* RE: question about creating a raid10
2019-01-16 18:15 ` Chris Murphy
@ 2019-01-17 0:59 ` Paul Jones
2019-01-17 12:33 ` Austin S. Hemmelgarn
` (2 subsequent siblings)
3 siblings, 0 replies; 12+ messages in thread
From: Paul Jones @ 2019-01-17 0:59 UTC (permalink / raw)

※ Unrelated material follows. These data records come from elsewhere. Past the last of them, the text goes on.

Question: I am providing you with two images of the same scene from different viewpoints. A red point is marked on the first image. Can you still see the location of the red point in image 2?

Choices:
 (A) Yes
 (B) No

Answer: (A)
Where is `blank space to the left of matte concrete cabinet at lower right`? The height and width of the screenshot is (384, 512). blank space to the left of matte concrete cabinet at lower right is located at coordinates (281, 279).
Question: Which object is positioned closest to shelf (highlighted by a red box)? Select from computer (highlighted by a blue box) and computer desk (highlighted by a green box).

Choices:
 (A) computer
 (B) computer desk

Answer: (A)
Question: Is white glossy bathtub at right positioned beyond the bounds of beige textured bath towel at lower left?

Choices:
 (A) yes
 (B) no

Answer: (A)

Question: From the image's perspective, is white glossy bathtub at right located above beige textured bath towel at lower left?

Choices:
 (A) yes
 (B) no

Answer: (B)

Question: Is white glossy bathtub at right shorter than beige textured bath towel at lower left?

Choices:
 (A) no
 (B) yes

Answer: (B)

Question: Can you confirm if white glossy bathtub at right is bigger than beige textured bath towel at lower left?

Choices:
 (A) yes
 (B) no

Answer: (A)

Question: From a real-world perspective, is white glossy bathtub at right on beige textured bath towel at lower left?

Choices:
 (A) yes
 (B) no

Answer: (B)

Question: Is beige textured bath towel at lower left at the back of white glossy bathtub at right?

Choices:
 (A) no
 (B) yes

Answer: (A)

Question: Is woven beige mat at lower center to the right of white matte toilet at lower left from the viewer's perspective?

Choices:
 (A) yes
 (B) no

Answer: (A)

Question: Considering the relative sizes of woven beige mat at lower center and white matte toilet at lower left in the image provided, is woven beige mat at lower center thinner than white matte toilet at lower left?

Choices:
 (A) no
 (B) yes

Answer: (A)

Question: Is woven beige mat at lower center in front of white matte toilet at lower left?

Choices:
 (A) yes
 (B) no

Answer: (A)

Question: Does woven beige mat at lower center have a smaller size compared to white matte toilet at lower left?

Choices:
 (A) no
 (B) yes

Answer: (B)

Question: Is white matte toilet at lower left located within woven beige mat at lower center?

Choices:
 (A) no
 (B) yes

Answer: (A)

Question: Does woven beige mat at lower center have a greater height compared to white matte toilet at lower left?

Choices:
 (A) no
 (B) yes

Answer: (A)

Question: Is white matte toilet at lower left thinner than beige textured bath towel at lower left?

To: Chris Murphy, Stefan K; +Cc: Linux Btrfs
> -----Original Message-----
> From: linux-btrfs-owner@vger.kernel.org <linux-btrfs-
> owner@vger.kernel.org> On Behalf Of Chris Murphy
> Sent: Thursday, 17 January 2019 5:15 AM
> To: Stefan K <shadow_7@gmx.net>
> Cc: Linux Btrfs <linux-btrfs@vger.kernel.org>
> Subject: Re: question about creating a raid10
>
> On Wed, Jan 16, 2019 at 7:58 AM Stefan K <shadow_7@gmx.net> wrote:
> >
> > :(
> > that means when one jbod fail its there is no guarantee that it works
> > fine? like in zfs? well that sucks Didn't anyone think to program it that way?
>
> The mirroring is a function of the block group, not the block device.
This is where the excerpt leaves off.